89. In our view these observations apply with equal force to the position of Scotland and the people of Scotland within the United Kingdom. They are also consistent with the United Kingdom’s submission to the International Court of Justice in the case of Kosovo, adopted by the intervener as part of its submissions in the present case: “To summarise, international law favours the territorial integrity of “States. Outside the context of self-determination, normally limited to situations of colonial type or those involving foreign occupation, it does not confer any ‘right to secede’”: Written Proceedings in relation to UN General Assembly Resolution 63/3 (A/RES/63/3) (8 October 2008), Written Statement of the United Kingdom in response to the Request for an Advisory Opinion of the International Court of Justice on the Question, ‘Is the unilateral declaration of independence by the Provisional Institutions of Self-Government of Kosovo in accordance with international law?”, (17 April 2009), para 5.33. The submission went on to state that international law does not, in general, prohibit secession; but the relevant point, in relation to the intervener’s submission based on a right of self-determination under international law, is the absence of recognition of any such right outside the contexts described by the Supreme Court of Canada, none of which applies to Scotland.

It is clear therefore that the concept of self-determination need not, in fact, bestow on any part of the United Kingdom a right to unilaterally dissolve the Union.

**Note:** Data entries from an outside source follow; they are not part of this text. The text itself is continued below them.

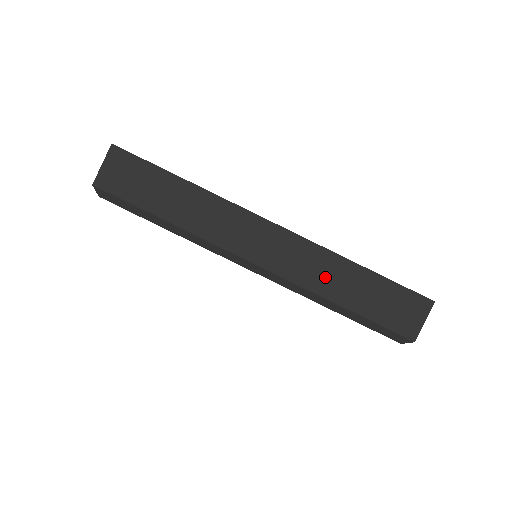
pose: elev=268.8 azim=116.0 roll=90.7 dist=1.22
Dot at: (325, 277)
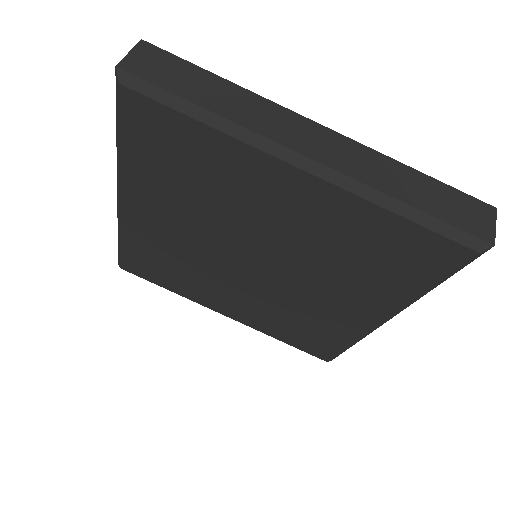
Dot at: (386, 177)
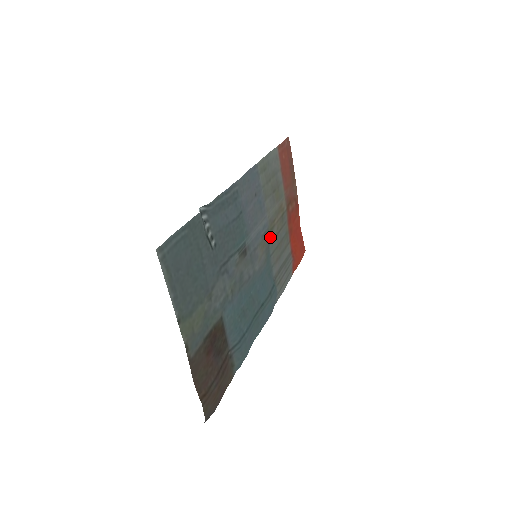
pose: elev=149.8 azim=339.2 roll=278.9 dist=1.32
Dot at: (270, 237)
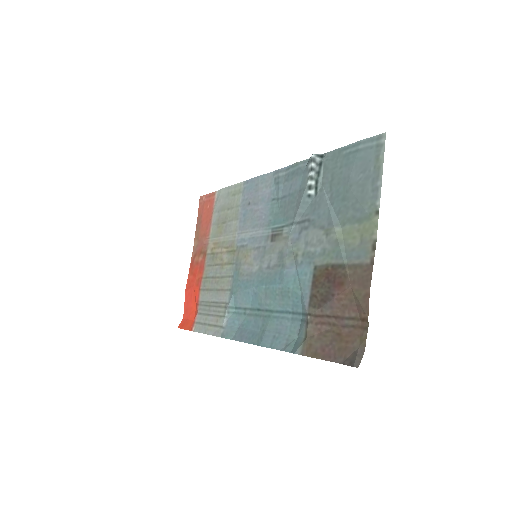
Dot at: (233, 257)
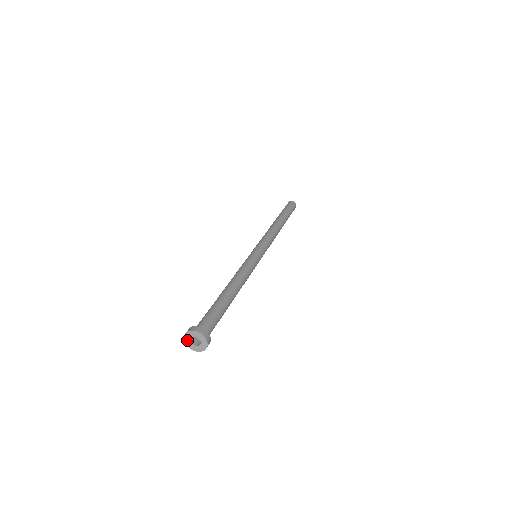
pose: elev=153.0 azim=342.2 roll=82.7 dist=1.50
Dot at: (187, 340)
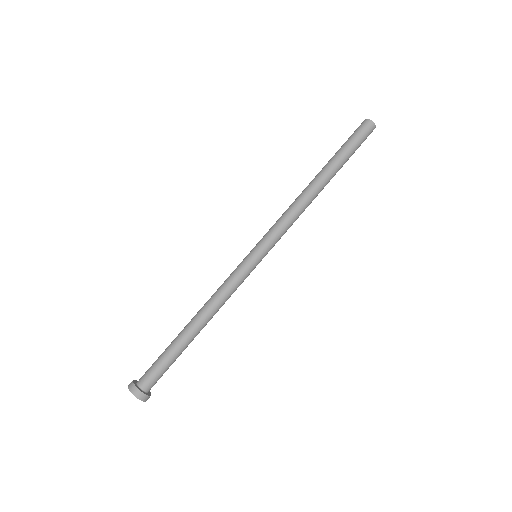
Dot at: (131, 390)
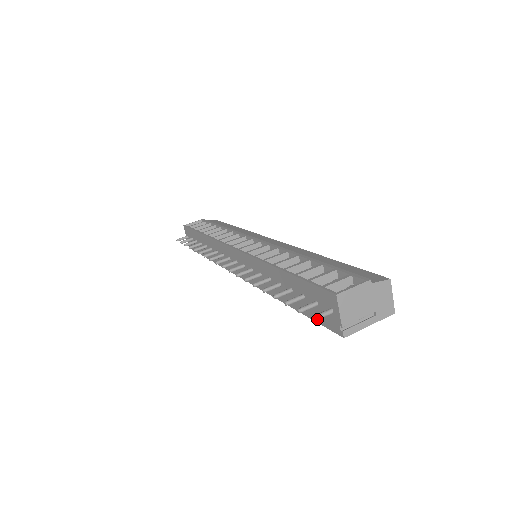
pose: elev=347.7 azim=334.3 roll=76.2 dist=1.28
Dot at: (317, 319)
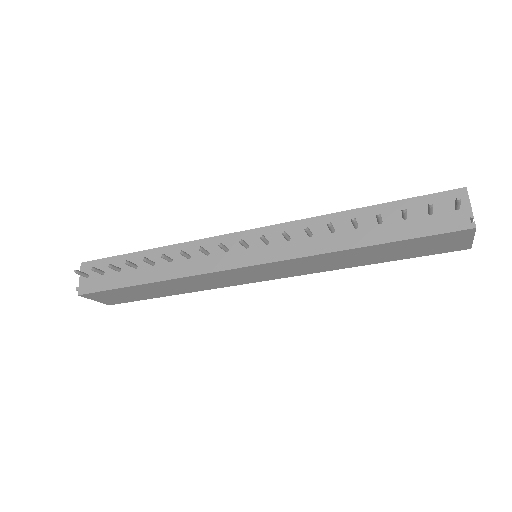
Dot at: occluded
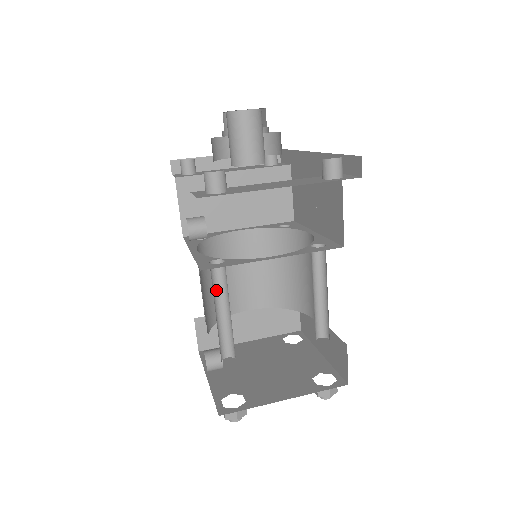
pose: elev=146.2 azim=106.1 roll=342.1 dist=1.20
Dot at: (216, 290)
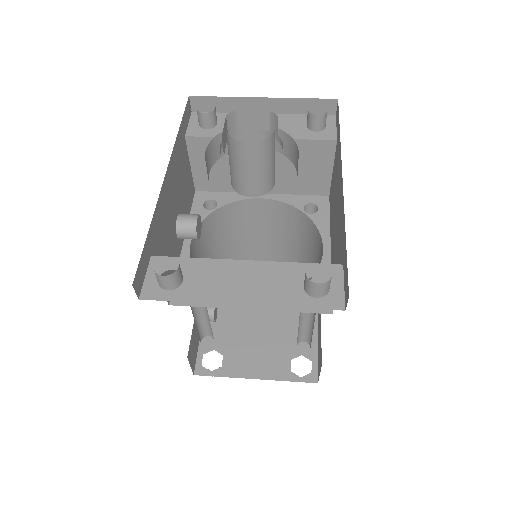
Dot at: occluded
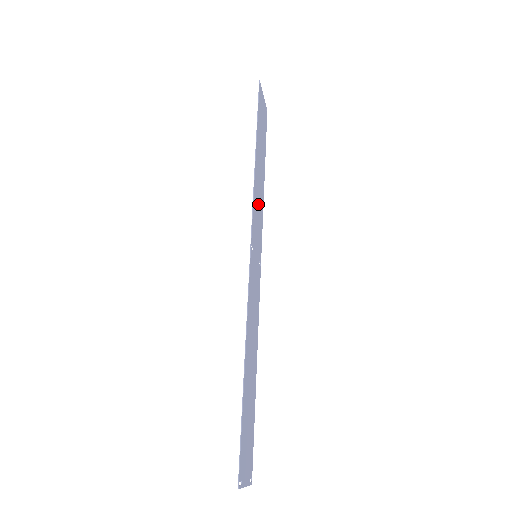
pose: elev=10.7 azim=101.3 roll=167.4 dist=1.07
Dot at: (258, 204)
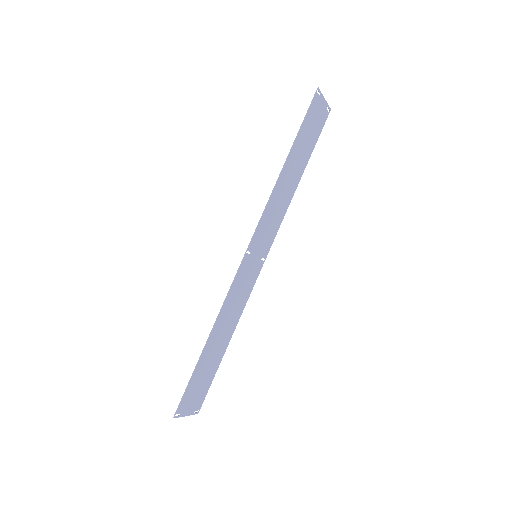
Dot at: (275, 210)
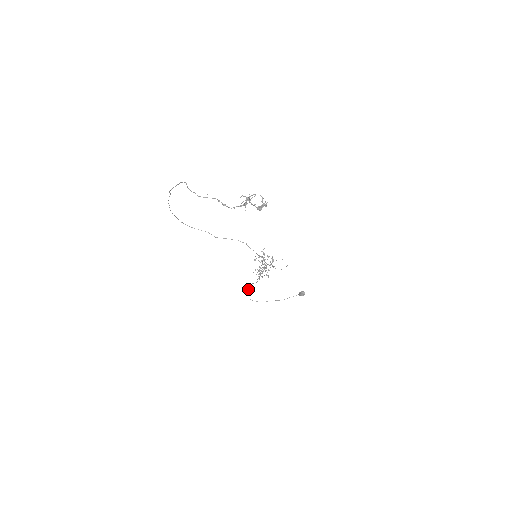
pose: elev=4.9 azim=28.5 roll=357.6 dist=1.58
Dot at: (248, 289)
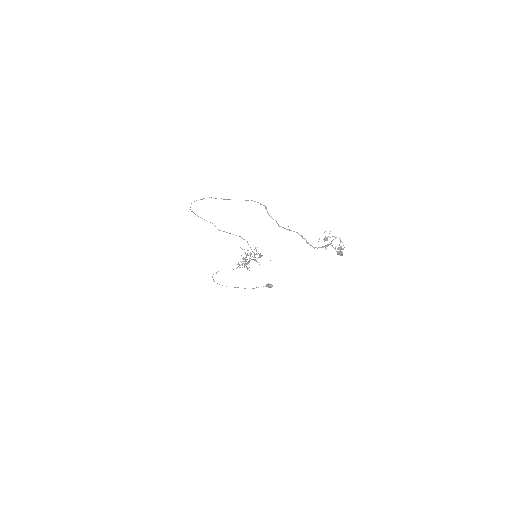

The logic of course is that the United Kingdom should vote as one country on questions regarding the future of the Union, rather than allowing various constituent parts the right to dissolve the Union.

In this, I accept the devolution arrangements have embedded new concepts of self-determination, particularly in relation to Northern Ireland (which I will say more about on Wednesday night) but that does not mean these new concepts are right or are unchangeable.

We must seek to restore the constitutional integrity and balance to the United Kingdom, and in doing so ensure that the principle of self-determination is reformulated and viewed through the prism of the United Kingdom being one sovereign territory with all persons afforded equal citizenship.

The voters of Northern Ireland or Scotland, both a minority within the United Kingdom, should have no right to, by mere virtue of their geographical place in the Union, dissolve the United Kingdom.

I look forward to exploring these issues further in the future and welcome the exciting work of the Centre for the Union which seeks to bring those of us who value the United Kingdom - from all geographical parts of it - together in common cause.